INFORMATION PROVIDED Start Marker

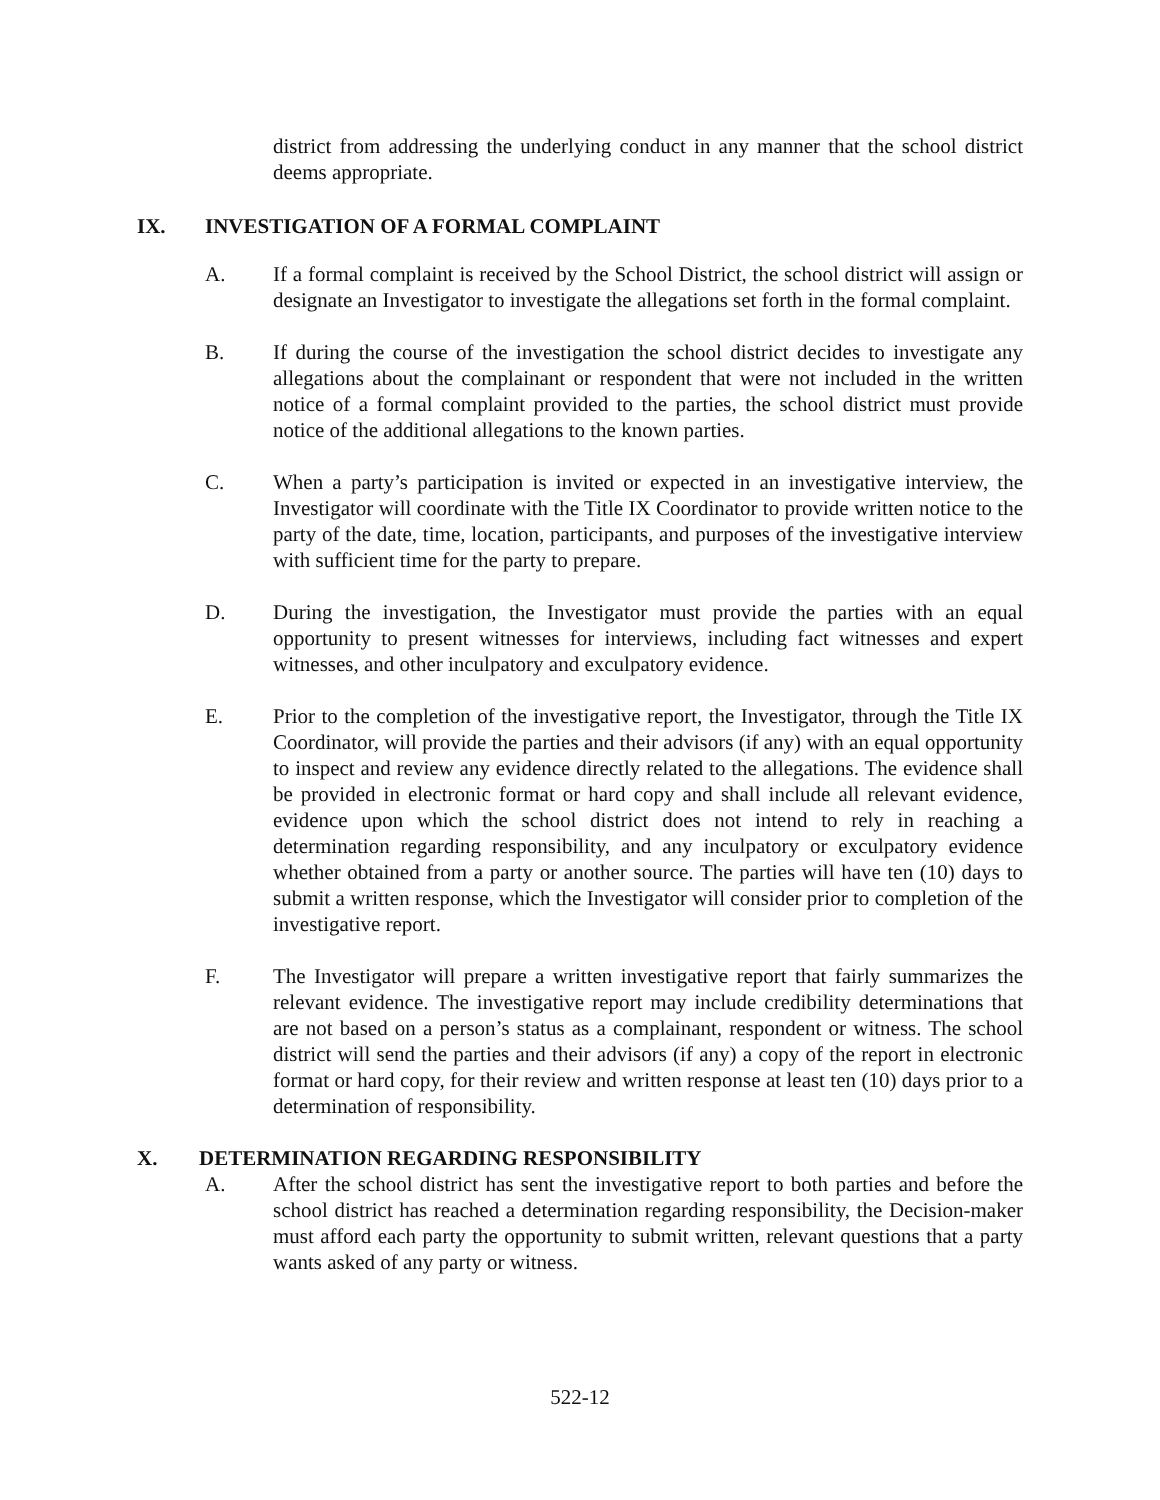district from addressing the underlying conduct in any manner that the school district deems appropriate.
IX. INVESTIGATION OF A FORMAL COMPLAINT
A. If a formal complaint is received by the School District, the school district will assign or designate an Investigator to investigate the allegations set forth in the formal complaint.
B. If during the course of the investigation the school district decides to investigate any allegations about the complainant or respondent that were not included in the written notice of a formal complaint provided to the parties, the school district must provide notice of the additional allegations to the known parties.
C. When a party’s participation is invited or expected in an investigative interview, the Investigator will coordinate with the Title IX Coordinator to provide written notice to the party of the date, time, location, participants, and purposes of the investigative interview with sufficient time for the party to prepare.
D. During the investigation, the Investigator must provide the parties with an equal opportunity to present witnesses for interviews, including fact witnesses and expert witnesses, and other inculpatory and exculpatory evidence.
E. Prior to the completion of the investigative report, the Investigator, through the Title IX Coordinator, will provide the parties and their advisors (if any) with an equal opportunity to inspect and review any evidence directly related to the allegations. The evidence shall be provided in electronic format or hard copy and shall include all relevant evidence, evidence upon which the school district does not intend to rely in reaching a determination regarding responsibility, and any inculpatory or exculpatory evidence whether obtained from a party or another source. The parties will have ten (10) days to submit a written response, which the Investigator will consider prior to completion of the investigative report.
F. The Investigator will prepare a written investigative report that fairly summarizes the relevant evidence. The investigative report may include credibility determinations that are not based on a person’s status as a complainant, respondent or witness. The school district will send the parties and their advisors (if any) a copy of the report in electronic format or hard copy, for their review and written response at least ten (10) days prior to a determination of responsibility.
X. DETERMINATION REGARDING RESPONSIBILITY
A. After the school district has sent the investigative report to both parties and before the school district has reached a determination regarding responsibility, the Decision-maker must afford each party the opportunity to submit written, relevant questions that a party wants asked of any party or witness.
522-12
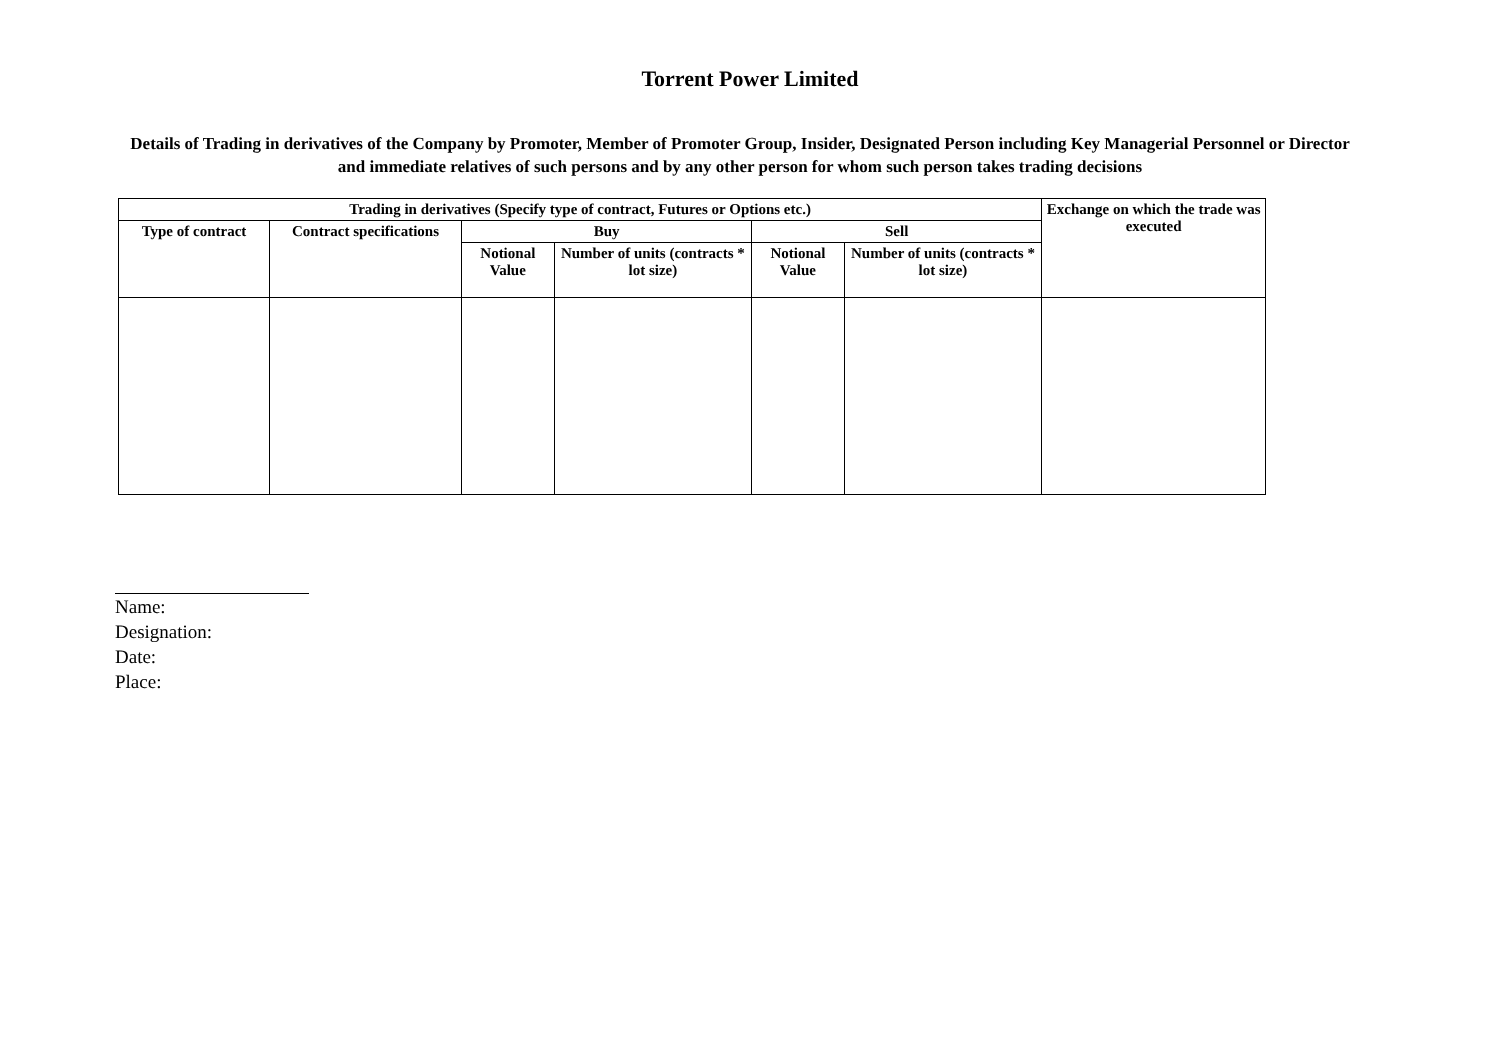Torrent Power Limited
Details of Trading in derivatives of the Company by Promoter, Member of Promoter Group, Insider, Designated Person including Key Managerial Personnel or Director and immediate relatives of such persons and by any other person for whom such person takes trading decisions
| Trading in derivatives (Specify type of contract, Futures or Options etc.) | | | | | | Exchange on which the trade was executed |
| --- | --- | --- | --- | --- | --- | --- |
| Type of contract | Contract specifications | Buy | | Sell | | |
| | | Notional Value | Number of units (contracts * lot size) | Notional Value | Number of units (contracts * lot size) | |
Name:
Designation:
Date:
Place:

INFORMATION PROVIDED End Marker

__REQUIRED WORK__. Return the listing verbatim, pictures excluded.

__EXERCISE OUTPUT__.
district from addressing the underlying conduct in any manner that the school district deems appropriate.
IX. INVESTIGATION OF A FORMAL COMPLAINT
A. If a formal complaint is received by the School District, the school district will assign or designate an Investigator to investigate the allegations set forth in the formal complaint.
B. If during the course of the investigation the school district decides to investigate any allegations about the complainant or respondent that were not included in the written notice of a formal complaint provided to the parties, the school district must provide notice of the additional allegations to the known parties.
C. When a party’s participation is invited or expected in an investigative interview, the Investigator will coordinate with the Title IX Coordinator to provide written notice to the party of the date, time, location, participants, and purposes of the investigative interview with sufficient time for the party to prepare.
D. During the investigation, the Investigator must provide the parties with an equal opportunity to present witnesses for interviews, including fact witnesses and expert witnesses, and other inculpatory and exculpatory evidence.
E. Prior to the completion of the investigative report, the Investigator, through the Title IX Coordinator, will provide the parties and their advisors (if any) with an equal opportunity to inspect and review any evidence directly related to the allegations. The evidence shall be provided in electronic format or hard copy and shall include all relevant evidence, evidence upon which the school district does not intend to rely in reaching a determination regarding responsibility, and any inculpatory or exculpatory evidence whether obtained from a party or another source. The parties will have ten (10) days to submit a written response, which the Investigator will consider prior to completion of the investigative report.
F. The Investigator will prepare a written investigative report that fairly summarizes the relevant evidence. The investigative report may include credibility determinations that are not based on a person’s status as a complainant, respondent or witness. The school district will send the parties and their advisors (if any) a copy of the report in electronic format or hard copy, for their review and written response at least ten (10) days prior to a determination of responsibility.
X. DETERMINATION REGARDING RESPONSIBILITY
A. After the school district has sent the investigative report to both parties and before the school district has reached a determination regarding responsibility, the Decision-maker must afford each party the opportunity to submit written, relevant questions that a party wants asked of any party or witness.
522-12
Torrent Power Limited
Details of Trading in derivatives of the Company by Promoter, Member of Promoter Group, Insider, Designated Person including Key Managerial Personnel or Director and immediate relatives of such persons and by any other person for whom such person takes trading decisions
| Trading in derivatives (Specify type of contract, Futures or Options etc.) | | | | | | Exchange on which the trade was executed |
| --- | --- | --- | --- | --- | --- | --- |
| Type of contract | Contract specifications | Buy | | Sell | | |
| | | Notional Value | Number of units (contracts * lot size) | Notional Value | Number of units (contracts * lot size) | |
Name:
Designation:
Date:
Place:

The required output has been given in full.